Re: [RFC] saturate check_*_overflow() output?

From: Rasmus Villemoes <linux@rasmusvillemoes.dk>
To: Kees Cook <keescook@chromium.org>
Cc: Jason Gunthorpe <jgg@ziepe.ca>, Leon Romanovsky <leon@kernel.org>,
	"Gustavo A. R. Silva" <gustavoars@kernel.org>,
	Matthew Wilcox <willy@infradead.org>,
	linux-kernel@vger.kernel.org,
	kernel-hardening@lists.openwall.com
Subject: Re: [RFC] saturate check_*_overflow() output?
Date: Tue, 4 Aug 2020 08:11:45 +0200	[thread overview]
Message-ID: <f177a821-74a3-e868-81d3-55accfb5b161@rasmusvillemoes.dk> (raw)
In-Reply-To: <202008031118.36756FAD04@keescook>

On 03/08/2020 20.29, Kees Cook wrote:
> Hi,
> 
> I wonder if we should explicitly saturate the output of the overflow
> helpers as a side-effect of overflow detection? 

Please no.

(That way the output
> is never available with a "bad" value, if the caller fails to check the
> result or forgets that *d was written...) since right now, *d will hold
> the wrapped value.

Exactly. I designed the fallback ones so they would have the same
semantics as when using gcc's __builtin_* - though with the "all
operands have same type" restriction, since it would be completely
unwieldy to handle stuff like (s8) + (u64) -> (s32) in macros.

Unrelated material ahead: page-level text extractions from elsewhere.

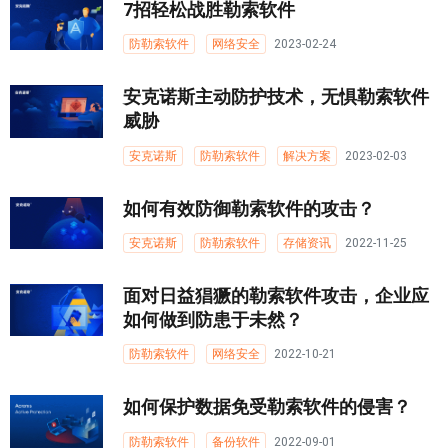
7招轻松战胜勒索软件
防勒索软件
网络安全
2023-02-24
安克诺斯主动防护技术，无惧勒索软件
威胁
安克诺斯
防勒索软件
解决方案
2023-02-03
如何有效防御勒索软件的攻击？
安克诺斯
防勒索软件
存储资讯
2022-11-25
面对日益猖獗的勒索软件攻击，企业应
如何做到防患于未然？
防勒索软件
网络安全
2022-10-21
如何保护数据免受勒索软件的侵害？
防勒索软件
备份软件
2022-09-01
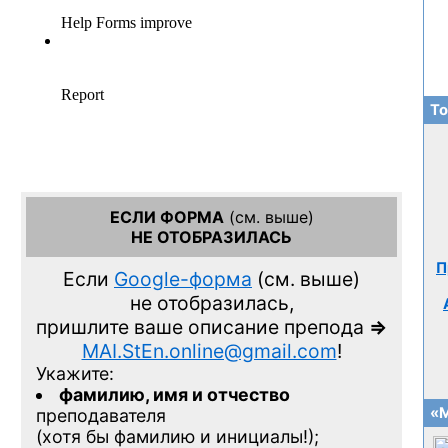
То
ЕСЛИ ФОРМА
(см. выше)
НЕ ОТОБРАЗИЛАСЬ
П
Если
Google-форма
(см. выше)
не отобразилась,
пришлите ваше описание препода
=>
MAI.StEn.online@gmail.com
!
Укажите:
фамилию, имя и отчество
«М
преподавателя
(хотя бы фамилию и инициалы!);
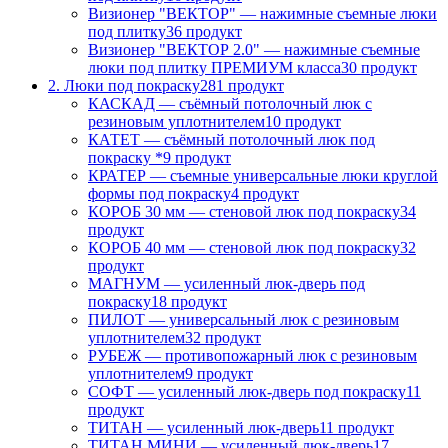
Визионер "ВЕКТОР" — нажимные съемные люки
под плитку
36 продукт
Визионер "ВЕКТОР 2.0" — нажимные съемные
люки под плитку ПРЕМИУМ класса
30 продукт
2. Люки под покраску
281 продукт
КАСКАД — съёмный потолочный люк с
резиновым уплотнителем
10 продукт
КАТЕТ — съёмный потолочный люк под
покраску *
9 продукт
КРАТЕР — съемные универсальные люки круглой
формы под покраску
4 продукт
КОРОБ 30 мм — стеновой люк под покраску
34
продукт
КОРОБ 40 мм — стеновой люк под покраску
32
продукт
МАГНУМ — усиленный люк-дверь под
покраску
18 продукт
ПИЛОТ — универсальный люк с резиновым
уплотнителем
32 продукт
РУБЕЖ — противопожарный люк с резиновым
уплотнителем
9 продукт
СОФТ — усиленный люк-дверь под покраску
11
продукт
ТИТАН — усиленный люк-дверь
11 продукт
ТИТАН МИНИ — усиленный люк-дверь
17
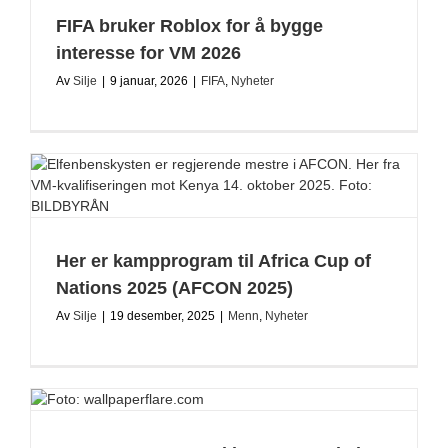
FIFA bruker Roblox for å bygge
interesse for VM 2026
Av
Silje
|
9 januar, 2026
|
FIFA
,
Nyheter
Her er kampprogram til Africa Cup of
Nations 2025 (AFCON 2025)
Av
Silje
|
19 desember, 2025
|
Menn
,
Nyheter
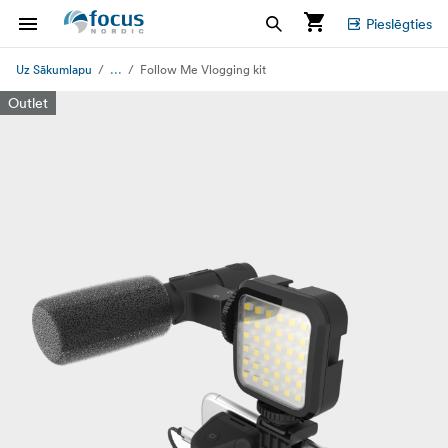
Pieslēgties
...
Uz Sākumlapu
Follow Me Vlogging kit
Outlet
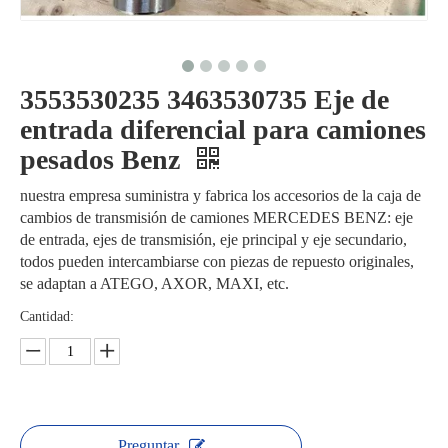
3553530235 3463530735 Eje de
entrada diferencial para camiones
pesados ​​Benz
nuestra empresa suministra y fabrica los accesorios de la caja de
cambios de transmisión de camiones MERCEDES BENZ: eje
de entrada, ejes de transmisión, eje principal y eje secundario,
todos pueden intercambiarse con piezas de repuesto originales,
se adaptan a ATEGO, AXOR, MAXI, etc.
Cantidad:
Preguntar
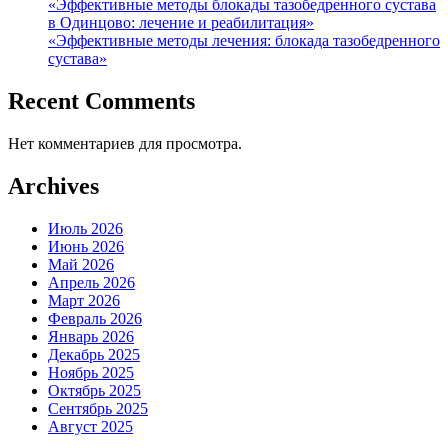
«Эффективные методы блокады тазобедренного сустава
в Одинцово: лечение и реабилитация»
«Эффективные методы лечения: блокада тазобедренного
сустава»
Recent Comments
Нет комментариев для просмотра.
Archives
Июль 2026
Июнь 2026
Май 2026
Апрель 2026
Март 2026
Февраль 2026
Январь 2026
Декабрь 2025
Ноябрь 2025
Октябрь 2025
Сентябрь 2025
Август 2025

> Also, if we enable arithmetic overflow detection sanitizers, we're going
> to trip over the fallback implementation (since it'll wrap and then do
> the overflow test in the macro).

Huh? The fallback code only ever uses unsigned arithmetic, precisely to
avoid triggering such warnings. Or are you saying there are some
sanitizers out there which also warn for, say, (~0u) + 1u? Yes,
detecting overflow/underflow for a (s32)-(s32)->(s32) without relying on
-fwrapv is a bit messy, but it's done and AFAIK works just fine even
with UBSAN enabled.

What we might do, to deal with the "caller fails to check the result",
is to add a

static inline bool __must_check must_check_overflow(bool b) { return
unlikely(b); }

and wrap all the final "did it overflow" results in that one - perhaps
also for the __builtin_* cases, I don't know if those are automatically
equipped with that attribute. [I also don't know if gcc propagates
likely/unlikely out to the caller, but it shouldn't hurt to have it
there and might improve code gen if it does.]

Rasmus

PS: Another reason not to saturate is that there are two extreme values,
and choosing between them makes the code very messy (especially when
using the __builtins). 5u-10u should saturate to 0u, not UINT_MAX, and
even for for underflowing a signed computation like INT_MIN + (-7); it
makes no sense for that to saturate to INT_MAX.